L'illustration : une belle occasion de se perdre

La petite histoire que je m’apprête à vous raconter me tient particulièrement à cœur, car elle revient régulièrement pourrir ma vie d’illustrateur. Encore dernièrement, elle m’a laissée à morfle sur le bas-côté de la route. C’est une histoire de chemins, de croisements, de persévérance et d’acharnement. C’est surtout l’histoire d’un illustrateur tellement passionné par son métier qu’il en oublie parfois qu’il est un être humain. C’est mon histoire… Et pour vous ce sera un conte initiatique façon Maître Yoda sur la voie de la sagesse.

L'illustrateur vu de l'intérieur : l'illustration, une belle façon de se perdre

« Sur la grande route que vous avez décidé d’emprunter, il y a une multitude de possibilités : la voie directe - genre autoroute - les chemins de traverse, les grosses côtes bien raides, les petites routes bucoliques… Bref, vous comprenez la métaphore.
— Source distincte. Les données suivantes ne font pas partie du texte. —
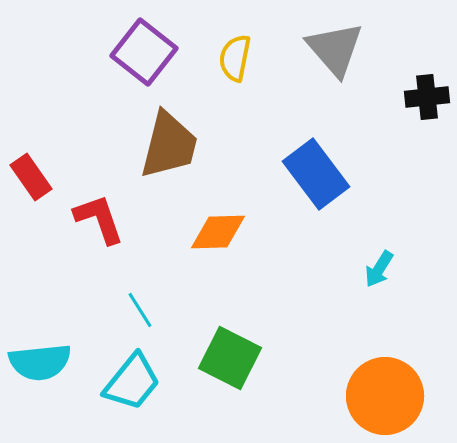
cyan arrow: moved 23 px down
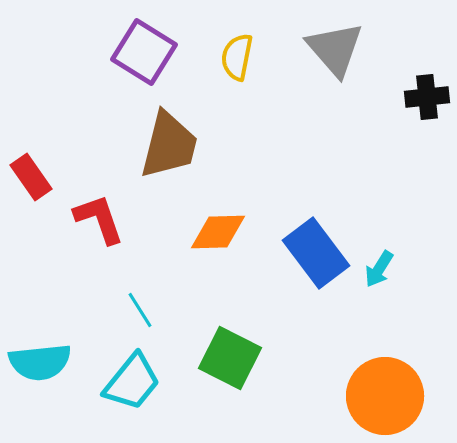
purple square: rotated 6 degrees counterclockwise
yellow semicircle: moved 2 px right, 1 px up
blue rectangle: moved 79 px down
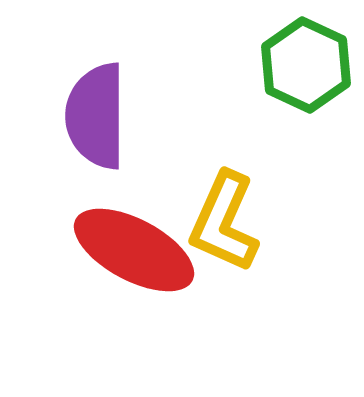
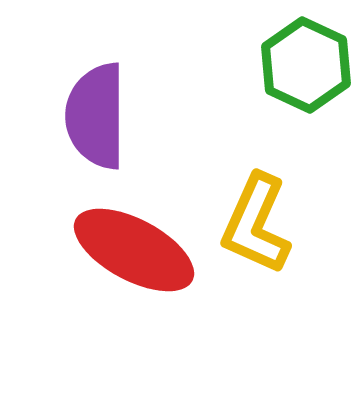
yellow L-shape: moved 32 px right, 2 px down
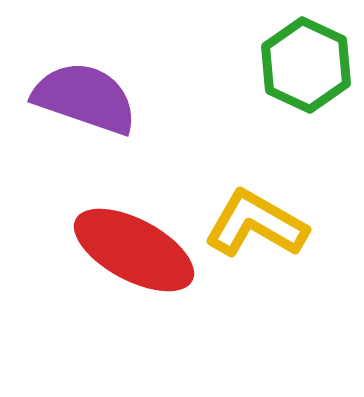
purple semicircle: moved 11 px left, 18 px up; rotated 109 degrees clockwise
yellow L-shape: rotated 96 degrees clockwise
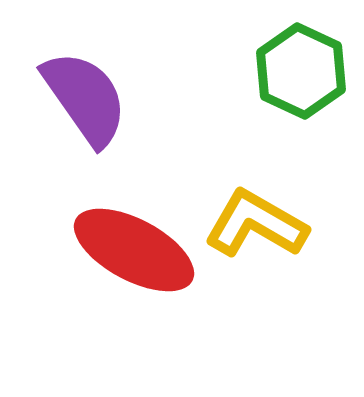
green hexagon: moved 5 px left, 6 px down
purple semicircle: rotated 36 degrees clockwise
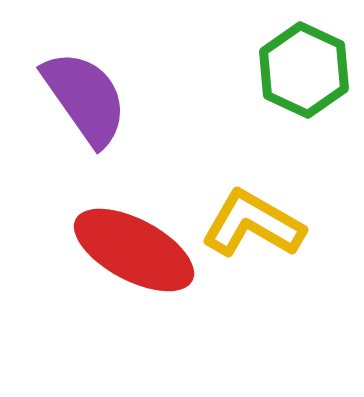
green hexagon: moved 3 px right, 1 px up
yellow L-shape: moved 3 px left
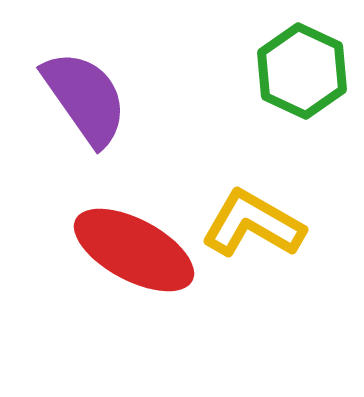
green hexagon: moved 2 px left, 1 px down
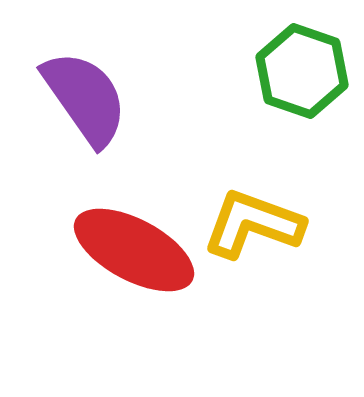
green hexagon: rotated 6 degrees counterclockwise
yellow L-shape: rotated 10 degrees counterclockwise
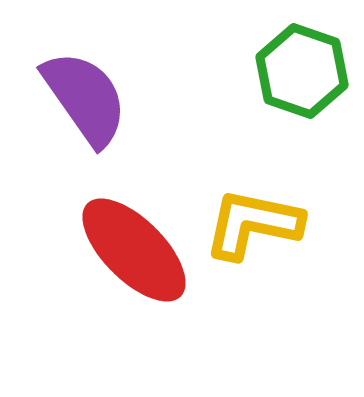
yellow L-shape: rotated 8 degrees counterclockwise
red ellipse: rotated 17 degrees clockwise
Ici, il n’y a pas de Google Map pour vous orienter. Non, vous êtes dans la vraie vie, connecté à rien d’autre que vous-même.

Vous imaginez bien, grosso modo, la direction générale à prendre, le sommet à atteindre qui se perd un peu dans les nuages. Mais pour l’instant vous n’en êtes pas encore là, alors vous avancez. Le poids de votre gros sac à dos vous écrase les épaules car vous avez emporté avec vous tout le fatras psy que vous trimballez partout où vous allez, autant dire une tonne. Histoire de ne pas vous décourager, vous vous fixez régulièrement des étapes et chacune d’elles semble vous rapprocher un peu plus de votre but. Il y a les étapes que vous atteignez - c’est l’occasion d’un peu d’égosatisfaction - et celles que vous loupez, car, de temps en temps, vous vous perdez. De toute façon, personne ne sait vraiment où se situent les bonnes étapes et si elles se trouvent sur votre route. Pour tout dire, c’est le grand flou !

Et parmi les étapes, il y a celles que vous avez décidé d’atteindre à tout prix, le plus directement possible. Mais attention, là vous êtes déterminé et vous vous sentez capable de le faire car la passion vous porte. Chaque pas vous projette vers l’avant, vous n’avez qu’une idée en tête : atteindre votre objectif. Vous en oubliez tout le reste. C’est difficile, très difficile ! Vous rencontrez des obstacles, vous tombez, vous suez, mais vous avez la satisfaction d’avancer tout droit vers votre but. Tout ceci se fait au prix d’un énorme effort, d’une douleur physique pénible, d’une souffrance psychologique pas moins pénible. De temps en temps, vous vous faite même doubler par des gens alertes et très en forme – rien de plus pénible ! - Et puis vous n’en pouvez plus, alors vous faites une pause.

Assis au bord de la route, vous voyez alors un petit chemin qui semble prendre la bonne direction, mais vous n’en n’êtes pas sûr, car il se perd dans un enchevêtrement d’arbres. Si vous prenez par là, vous allez sans doute perdre du temps. Voire, vous perdre tout court. D’un autre côté, ce petit chemin à l’air agréable, il traverse peut-être de magnifiques villages et de belles forêts. Peut-être y rencontrerez-vous toute sorte de gens qui nourriront votre inspiration qui vous mènera à une créativité nouvelle. Allez savoir ! »

Ce petit chemin-là n’est pas facile à prendre. Je le croise régulièrement, je le vois bien qui s’écarte gentiment de ma route. Je suis tenté de l’emprunter à chaque fois que, de trop forcer sur la grande route, je suis vidé. Il s’agirait pourtant de faire un pas de côté et de s’y engager.

A trop vouloir atteindre des objectifs petits ou grands, on en perdrait presque le goût de créer et on en vient à se dire qu’il est bon, de temps en temps, de se perdre en cours de route pour mieux se retrouver.

J’ai tiré l’idée de cet article d’une des discussions toujours passionnantes sur notre métier que j’ai avec mon amie illustratrice Lulu la Nantaise.